Different customer profiles to advise

Nothing prevents you from mixing relationships. Customers with assets of less than 1 million euros, for example, will be able to choose their bank’s wealth management advisor, and see an independent advisor at the same time.

Those who have assets between 1 and 10 million euros will have every interest in choosing exclusively an independent manager, and in approaching several in order to find the rare pearl, the one with whom they get along and who brings real added value. to their wealth.

Finally, the wealthiest clients, with assets of more than 10 million euros, will be able to turn to family offices. Certainly, their services are more expensive, but the relationship is entirely personalized, even exclusive for the greatest fortunes.

What mistakes to avoid by delegating the management of your assets?

The higher your wealth, the closer the relationship you will maintain with your advisor. In any case, you must pursue the same objective as your adviser: enrich yourself or prepare a project. Avoid common mistakes by choosing the wealth manager who listens to you and matches your values.

Mistake #1: The single-product wealth manager

Although rare, some wealth managers work on a specific product, for example SCPIs, and want at all costs to make you adhere to this investment. If you are not sure yourself that you want to make this restrictive choice, prefer to see an independent and versatile advisor.

In terms of savings, investment, tax optimization, the key word must remain portfolio diversification. Never settle for just one asset class (e.g. real estate). A balanced portfolio is made up of security savings, bond and equity market investments, real estate investments and a few more risky niches in a small proportion.

Mistake n°2: The unavailable wealth manager

By choosing an independent wealth management advisor, you are dealing with a business leader who has every interest in satisfying his clientele so that they are loyal to him and recommend him to those close to him.

And one of the most important criteria of any business relationship is proximity and availability. Thus, an overwhelmed wealth manager, who does not answer your calls or emails within a reasonable time, is not an advisor with whom building a lasting relationship is possible.

So, choose an advisor who checks in on you regularly and has the time to take stock with you whenever your situation changes. Prefer an advisor who keeps you informed of the performance of your investments and is transparent in all circumstances.

Mistake n°3: The wealth manager working in a large structure

If this last criterion is not prohibitive, however, be careful about the different parties to whom you entrust your money. If a wealth manager works alone when he is a beginner, is competent, multi-card and available, you can decide to trust him.

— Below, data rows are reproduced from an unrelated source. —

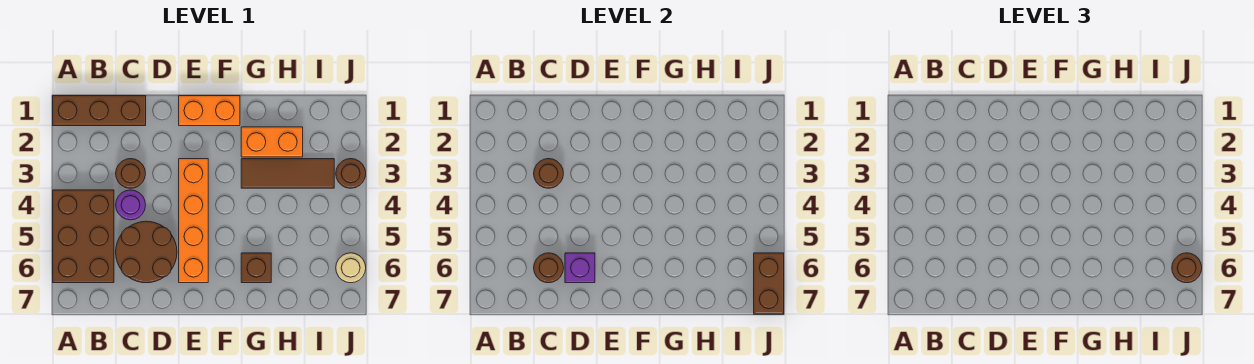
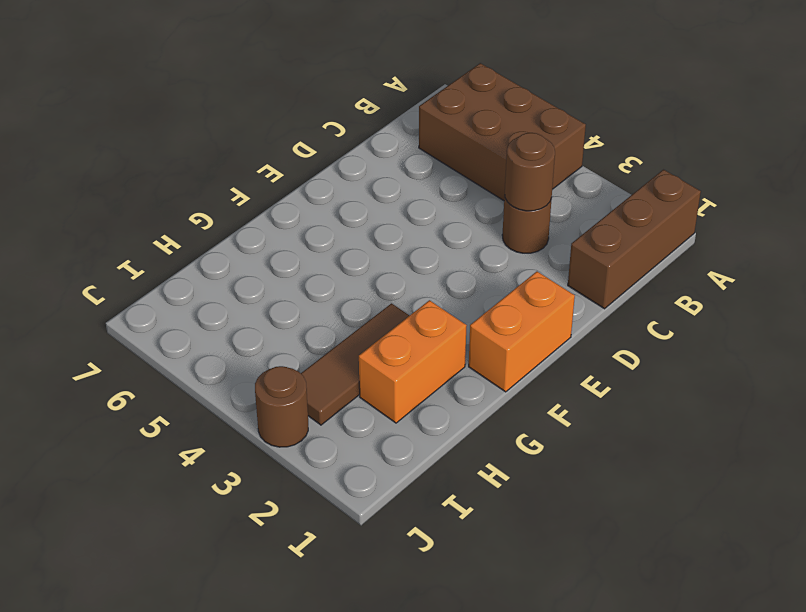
none -> purple round brick C4 level 1
none -> brown round brick C5:D6 level 1
none -> orange brick E3:E6 level 1

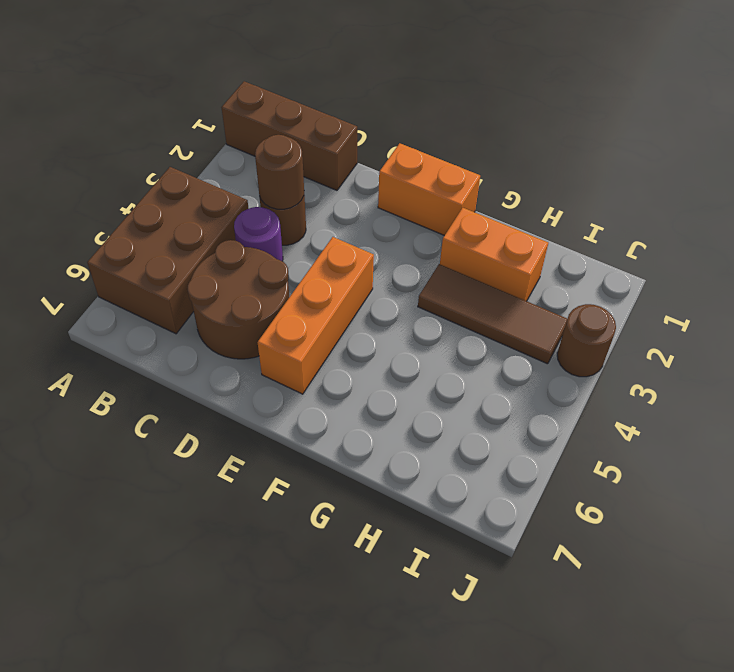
orange brick E4:E6 level 1 -> orange brick E3:E6 level 1
none -> brown brick G6 level 1
none -> tan round brick J6 level 1
none -> brown round brick C6 level 2

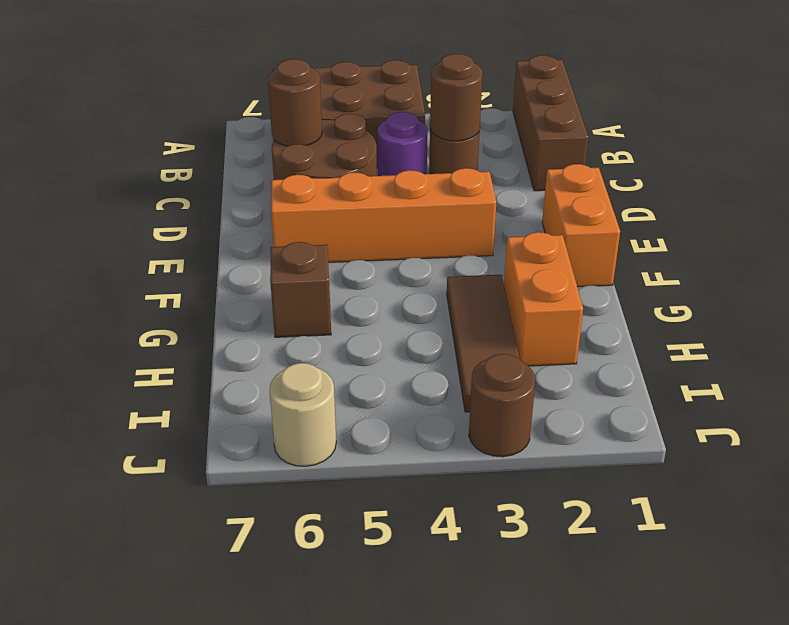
none -> purple brick D6 level 2
none -> brown brick J6:J7 level 2
none -> brown round brick J6 level 3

On the other hand, a wealth manager with several years of experience behind him often ends up setting up his own structure. He then works in concert with other asset managers, each with their favorite fields. This allows you to compare points of view and benefit from several allies within the same structure. In addition, a secretariat is often present and very useful to be contacted quickly.

On the other hand, firms employing more than fifty employees may seem too big and lack personalization. Turnover is more frequent and many of the contacts are salespeople and not seasoned wealth managers.